Antonia está de pie, con las manos alzadas, delante de Lola y de Zenya. No es que tape mucho, pero la intención la deja clara.

La puerta la han dejado abierta.

—Señor Orlov —saluda Antonia, en ruso, cuando el viejo aparece en el umbral.

—Tendrá que perdonarme, no recuerdo su nombre. Recuerdo habernos visto en otras circunstancias.

—No eran mucho mejores —dice Antonia.

—No lo eran. Espero que recuerde nuestra conversación.

Orlov da un paso hacia delante. Su pistola recorre el salón, de un extremo a otro, buscando amenazas.

Enfrente sólo hay tres mujeres.

Un trabajo sencillo.

—Recuerdo la conversación muy bien —dice Antonia, que quiere que siga centrando la atención en ella—. Hablamos sobre matemáticas.

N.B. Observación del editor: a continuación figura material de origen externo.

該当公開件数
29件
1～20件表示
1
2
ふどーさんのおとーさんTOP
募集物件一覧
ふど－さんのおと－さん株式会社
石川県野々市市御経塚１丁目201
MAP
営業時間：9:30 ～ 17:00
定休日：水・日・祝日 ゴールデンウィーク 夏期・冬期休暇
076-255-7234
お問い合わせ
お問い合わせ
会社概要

—La ecuación de la fuerza —dice el mafioso, apuntando la pistola hacia Antonia.

—¿Qué le parecen dos mil kilos de presión por centímetro cuadrado?

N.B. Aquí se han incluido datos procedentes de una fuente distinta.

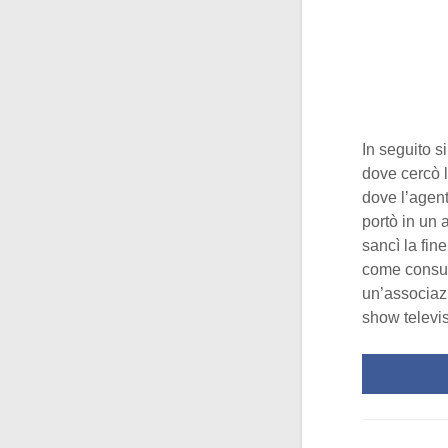
In seguito si
dove cercò l
dove l’agent
portò in un 
sancì la fin
come consule
un’associaz
show televis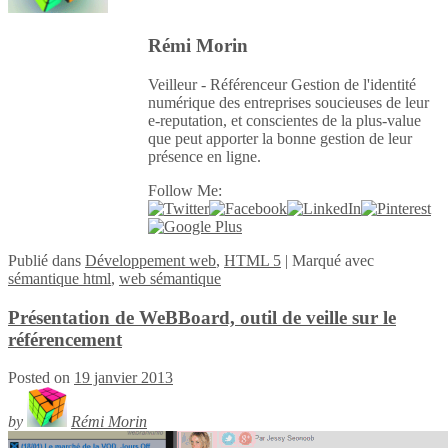
Rémi Morin
Veilleur - Référenceur Gestion de l'identité
numérique des entreprises soucieuses de leur
e-reputation, et conscientes de la plus-value
que peut apporter la bonne gestion de leur
présence en ligne.
Follow Me:
Publié
dans
Développement web
,
HTML 5
|
Marqué avec
sémantique html
,
web sémantique
Présentation de WeBBoard, outil de veille sur le
référencement
Posted on
19 janvier 2013
by
Rémi Morin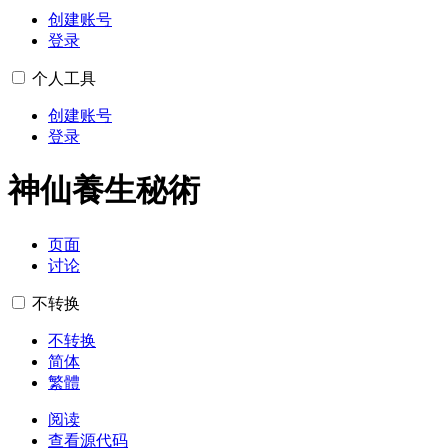
创建账号
登录
个人工具
创建账号
登录
神仙養生秘術
页面
讨论
不转换
不转换
简体
繁體
阅读
查看源代码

La mirada de Orlov se enturbia, sin comprender.

Lola susurra una palabra.

Desde el sofá en el que estaba tumbado, esperando la orden, Kot salta al suelo, gruñendo. Sólo tres zancadas le separan de Orlov. El mafioso dispara cuatro veces sobre el enorme moloso. Acierta dos. Pero no es suficiente. Lanzado al ataque para proteger a su dueña, hace falta mucho más que una pistola para detenerle. Las enormes patas derriban a Orlov, los dientes se cierran sobre su garganta. El mafioso dispara dos veces más, a bocajarro, contra el lomo, contra la tripa del animal. Éste se sacude, pero no ceja.